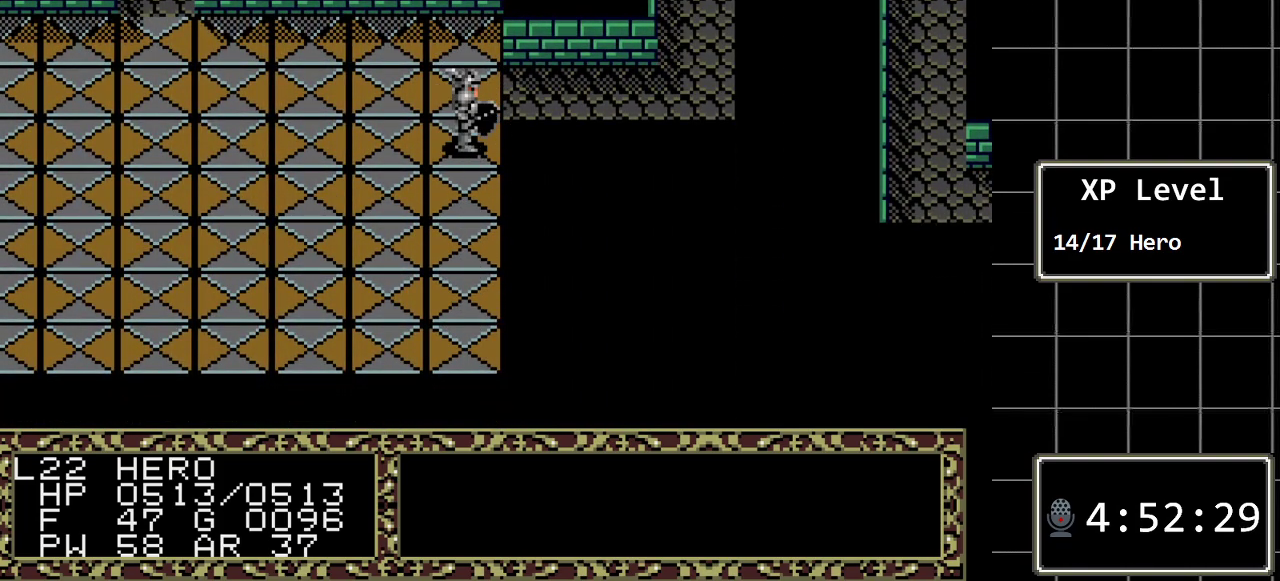
{"buttons": ["DPAD_RIGHT"], "events": [[183, "DPAD_UP", "down"], [217, "DPAD_RIGHT", "up"], [300, "DPAD_RIGHT", "down"], [333, "DPAD_UP", "up"]]}
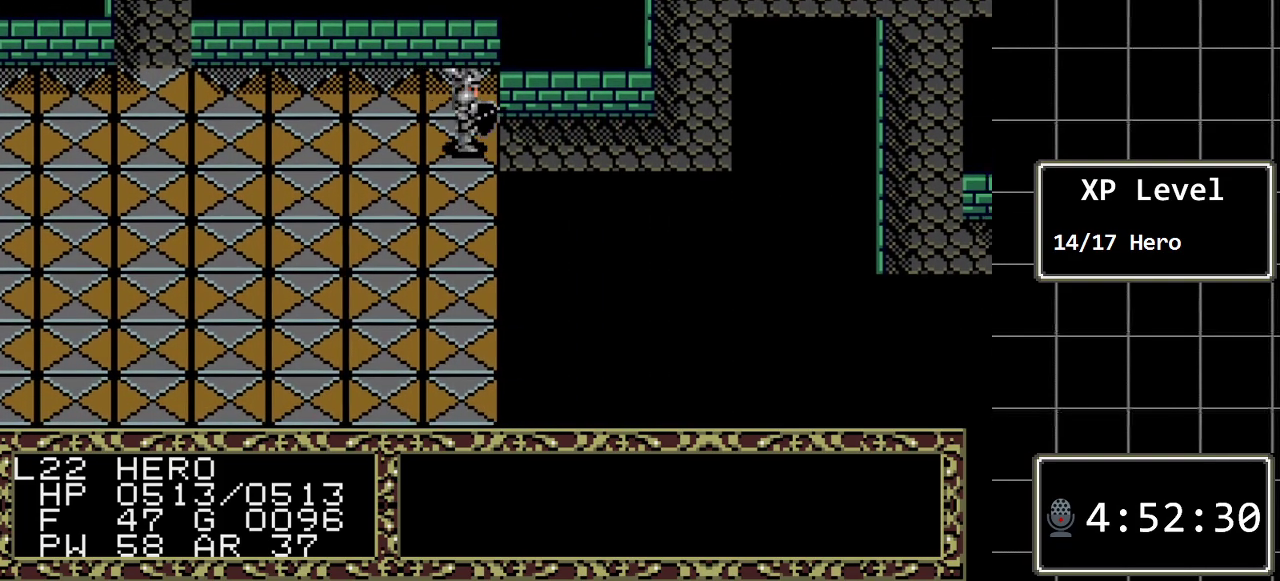
{"buttons": ["DPAD_RIGHT"], "events": []}
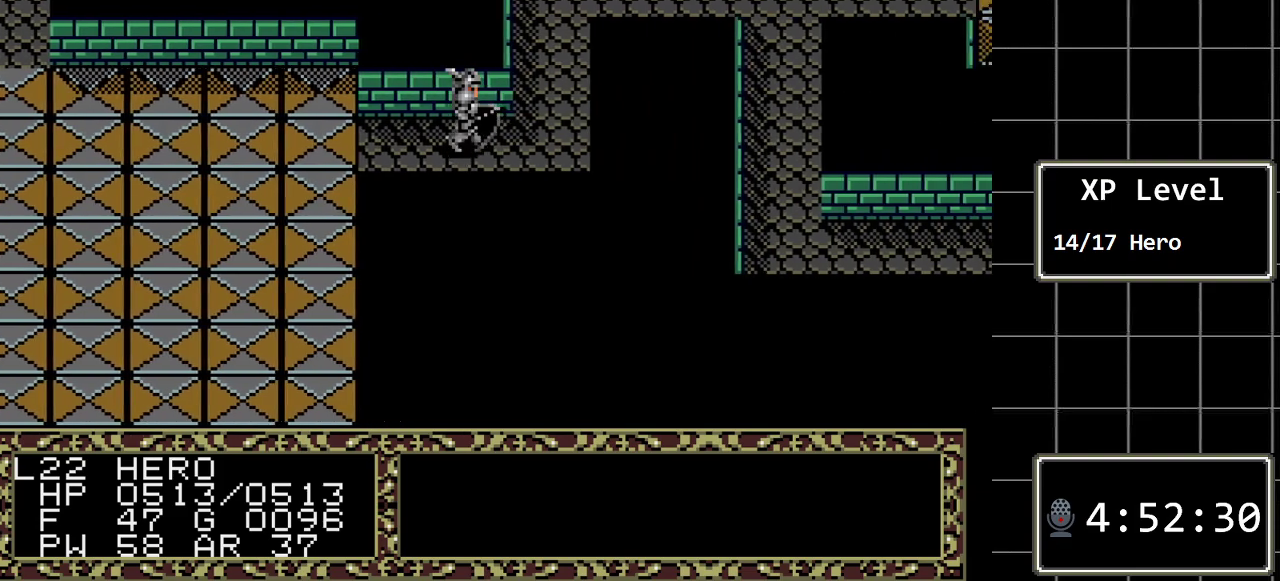
{"buttons": ["DPAD_UP"], "events": [[233, "DPAD_UP", "down"], [267, "DPAD_RIGHT", "up"]]}
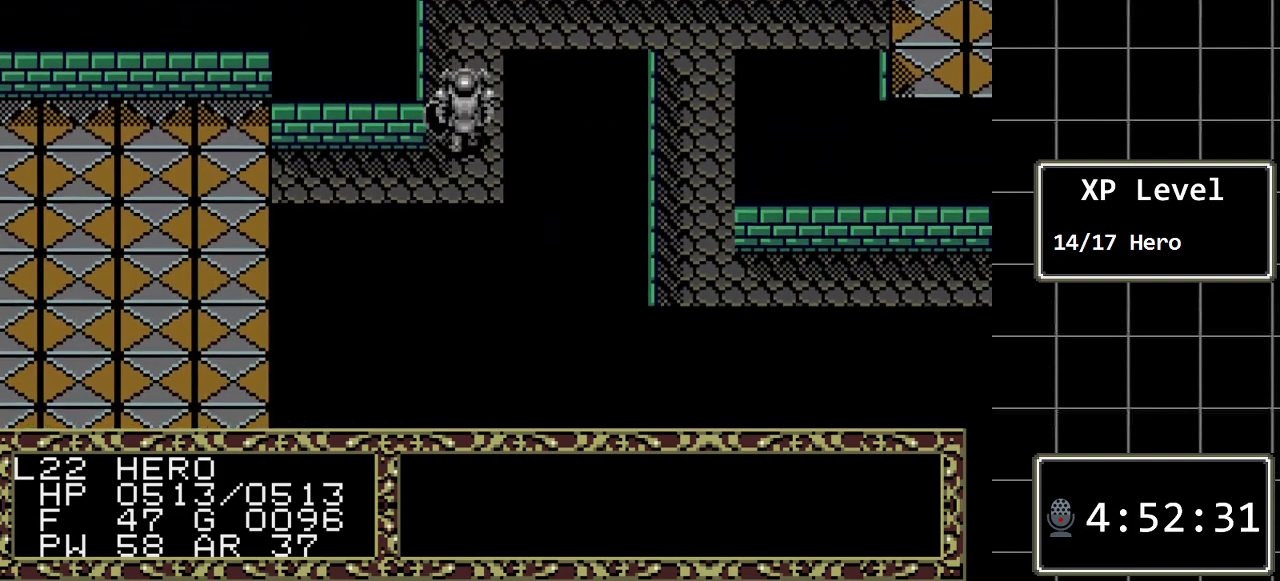
{"buttons": ["DPAD_RIGHT"], "events": [[317, "DPAD_RIGHT", "down"], [367, "DPAD_UP", "up"]]}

PROBLEM DETAILS: Reproduce the material in full, word for word, and omit the pictures.

EXPECTED ANSWER:
{"buttons": ["DPAD_RIGHT"], "events": [[183, "DPAD_UP", "down"], [217, "DPAD_RIGHT", "up"], [300, "DPAD_RIGHT", "down"], [333, "DPAD_UP", "up"]]}
{"buttons": ["DPAD_RIGHT"], "events": []}
{"buttons": ["DPAD_UP"], "events": [[233, "DPAD_UP", "down"], [267, "DPAD_RIGHT", "up"]]}
{"buttons": ["DPAD_RIGHT"], "events": [[317, "DPAD_RIGHT", "down"], [367, "DPAD_UP", "up"]]}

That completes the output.